Big Data Analytics And High Performance Computing: Challenges And Opportunities

The Importance of Technology in the Development of Digital Data

Technology has been playing an important role in development of digital data. Technology has been a medium for data communication over the internet. Technology has been used at large scale in different sectors and industries in the digital form. Various resources including sensors, mobile devices, log files, remote sensing technologies, wireless sensors and other social networking have been using digital form of data at large extent (Hashem et al. 2015). Internet has been helping in providing a lot of exposure to the world within a few seconds. Therefore, IT systems have been depended in the internet seed and versatility. Advance technology has been maintaining the edge of the devices in order to connect with the internet and share data and digital form (Wu et al. 2014). Therefore, data analytics has been becoming important in the market for maintaining and analyzing data.

High speed of data analytics has been classified with the high performance computing (HPC). There has been a huge flow of data and information from various sources social media, mobile devices and internet websites. Therefore, this huge volume of data can be recognized as Big Data (Assunção et al. 2015). Therefore, it became difficult for storing and analyzing large volume of data and information. Various types of information including structured and unstructured data are incoming in digital form. Therefore, it became difficult for system to store and analyze data. Therefore, in order to analyze data, big data Analytics is introduced in system (Reed and Dongarra 2015). Big Data Analytics is an analytical tool that helps in different are structured and unstructured data from large volume of data for analyzing them properly.

Big Data has been helping in storing such huge volume of data and information from various data sources. However, there have been some flaws in the algorithms and programs of the big data analytics for analyzing data (Kambatla et al. 2014). There has been various problems in analyzing and searching data from data storage. High Performance Computing has been facing problems in relating with the big data analytics. High Performance Data Analytics has been facing challenges in order to obtain actionable patterns for combining data driven decisions at higher level. The concept is not able to integrate big data analytics on same platform for high performance computing in the systems.

Big data has been becoming a buzzword in IT industry. Digital data has been stored in the traditional database systems. This database system has been slow in searching and not compatible for the searching criteria (Reyes-Ortiz, J.L., Oneto and Anguita 2015). There has been new database developed in the systems that have helped in storing huge amount of data and information in structured manner. Data storage and analyzing has been a major problem in the IT industry. Although traditional big data analysis has not been robust along with not secured.

In the modern scenario, the growth of data has been steadily increasing. According to the IDC Digital Universe Study reported by EMC, 130 Exabytes of data has been created and stored. This number has been increased to 7910 Exabyte in 2015 (Diamantoulakis, Kapinas and Karagiannidis 2015). Therefore, there has been increase in the number of data and information collected from various sources (Jin et al. 2015). This has been creating problems in the system for handling it. Around 95% of the digital data is unstructured data that cannot be handled and analysed by traditional approaches. Therefore, this has been becoming a problem for the researchers to handle such a huge amount of data.

Big Data and Data Analytics

This research will throw light on various dimensions of Big Data Analytics along with High Performance Computing (HPC) (Tsai et al. 2015). Evolution of big data will be discussed in research including deep learning concept in the big data. This research will help in mitigating challenges faced during big data analysis.

This research aims to analyze the impact of high performance computing over the big data computing.

The objectives of research are mentioned below:

To identify challenges faced by big data analytics in the IT field
To analyze the impact of high performance computing on big data analytics

The research questions are as follows:

What are challenges faced by Big Data Analytics in the IT field?
What is the impact of high performance computing on big data analytics?
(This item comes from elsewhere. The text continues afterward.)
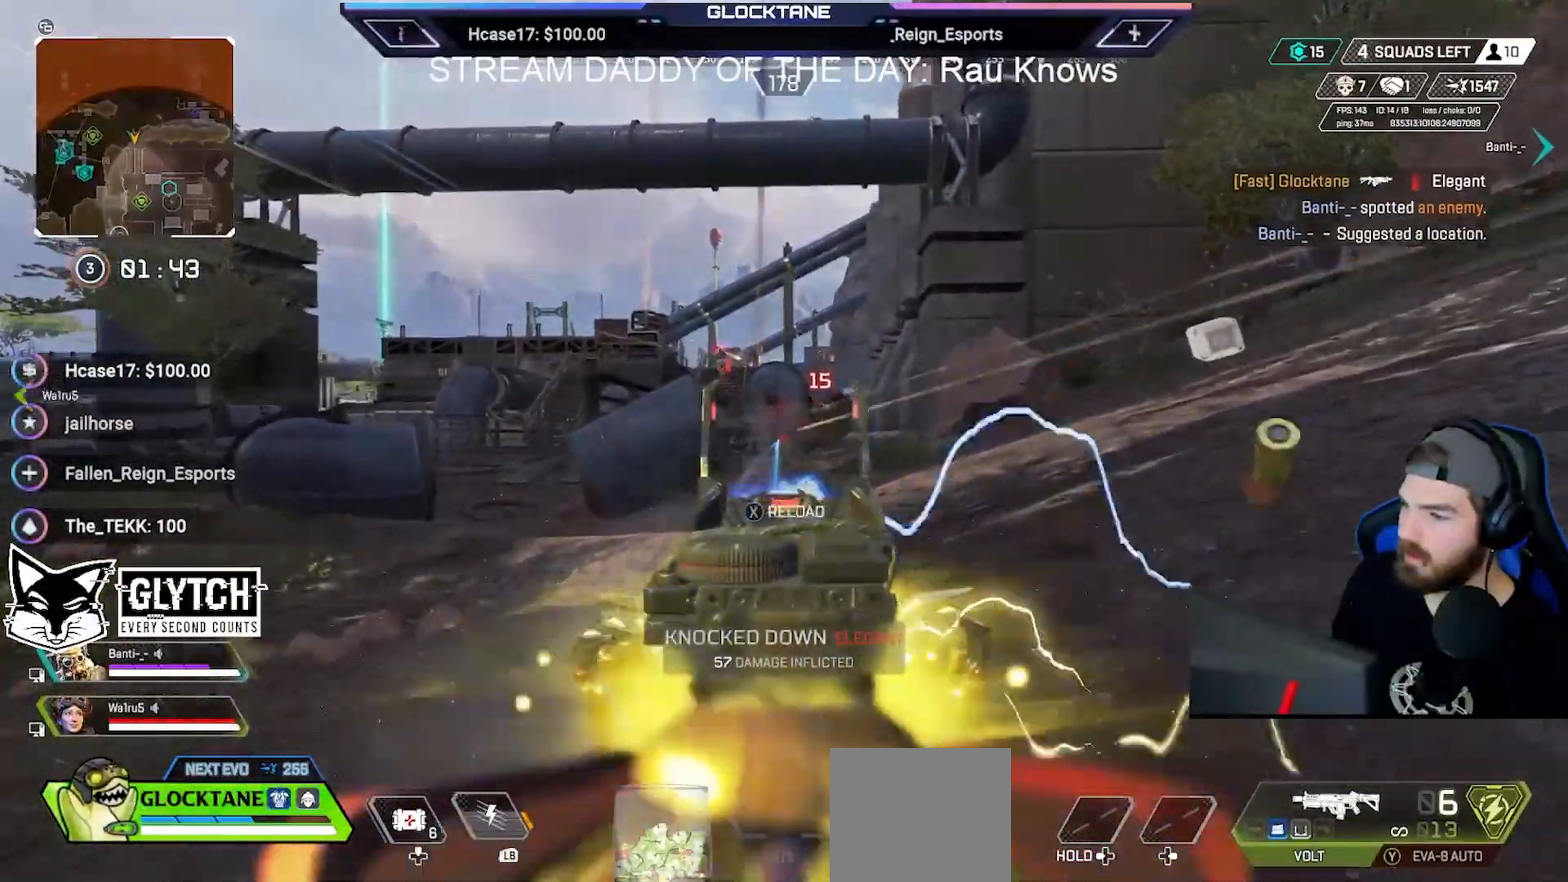
{"buttons": [], "left_stick": "up", "right_stick": "center", "events": [[83, "X", "down"], [100, "X", "up"]]}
Big data has been gaining attention in the IT market. The use of traditional database management system has not been able to store huge amount of data and information of the companies. Various evolutions have been faced by the big data concept including SQL, MySQL and spatial database. Databases including NoSQL, MongoDB helps in providing proper ways of representing of unstructured way data and information. Data Analytics and Data Science has been a part of mathematics for catering information and knowledge expectations of the domains (Wang et al. 2016). Various architectures have created in due process for the analyzing various approaches to the big data domain. Big data has been helping in analyzing and storing huge amount of data and information in organization. It is collection of large sets of information collected from various sources.
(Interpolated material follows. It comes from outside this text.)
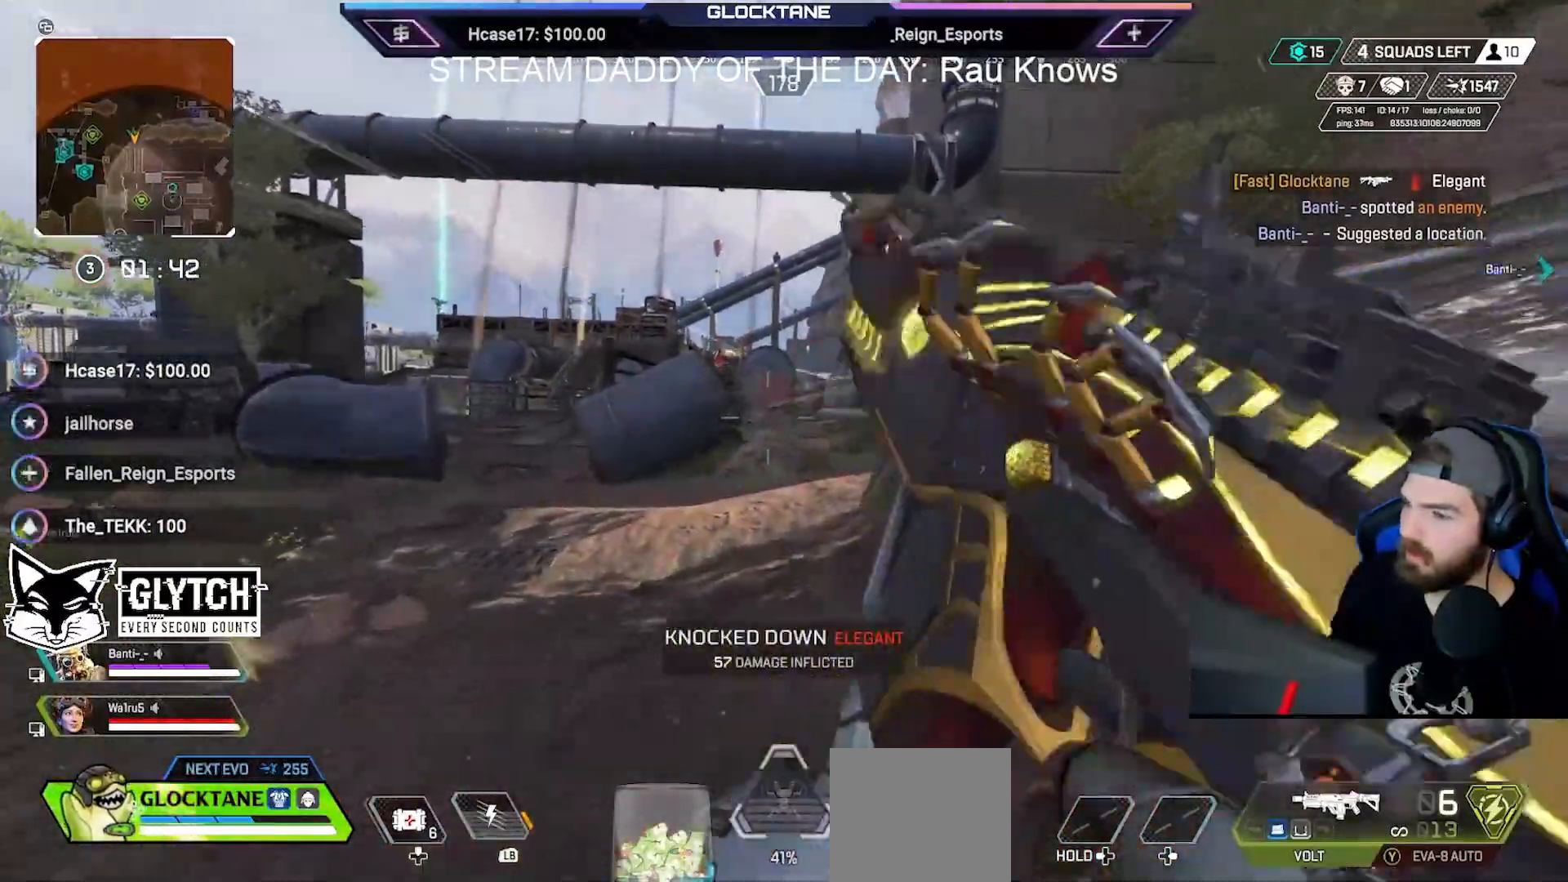
{"buttons": ["B"], "left_stick": "up", "right_stick": "center", "events": [[267, "B", "down"]]}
There are various aspects in the big data including volume velocity and variety. Large organizations used to have huge data sources that create problems in the database management (Chen and Zhang 2014). Data warehouse based solutions might not be necessary for having the ability for processing and analyzing data by lacking of parallel processing architecture. Data has been flowing all over the organization in digital form. Spatial and temporal data helps in absorbing data space. Big data has been gaining velocity in the market by the usage of the data storage in the companies (Cui, Yu and Yan 2016). Big data tools helps in making data query principle. Queries can be stored in the business intelligence software.

Data analytics can be categorized into three levels including descriptive, prescriptive and predictive. Descriptive analytics helps in providing details about data distribution and visualization. Predictive analysis focuses on predicting possibilities and trends. Prescriptive analytics has aimed to provide insights from data can be used for decision making (Wang et al. 2016). Descriptive analysis has been based on visualization and used in the business intelligence. Predictive analysis is used in statistical models. On other hand sophisticated machine learning techniques can be done on prescriptive analysis for providing optimal solutions.

Traditional analysis has been becoming obsolete from the market due to its issues in the analytical tool. Data transaction over the internet can be done very fast that helps in proper communication in the organizations. Data applications helps in maintaining and processing over the internet (Akusok et al. 2015). Cloud computing has been an important matter in big data analytics. The use of various data analytics in computations are performing on continuous data streams. Applications of machine learning algorithms for extract patterns in prescriptive patterns on data models in various challenging fields of large data analytics. Analytical models has been continuous process in satisfying needs of customers in the market. The need of distinctive and high performance computing has been playing an important role in business development.

Challenges Faced by Big Data Analytics

High Performance Computing can be included in applications that can be of extreme computational needs. However, high performance computing (HPC) helps in storage and proper computing process ion the systems. However, proper analysis for the predictive analytics has not been found yet. The design of the HPC might be applied to problems that include large volumes of data. Storage is considered to be the most important part in every organization (Demchenko, De Laat and Membrey 2014). Therefore, this has been always shortage of storage spaces in the organization. In traditional systems, Big Table has been used the earliest models of storage and considered to be distributed systems of storage. However, it failed in providing performance to the systems.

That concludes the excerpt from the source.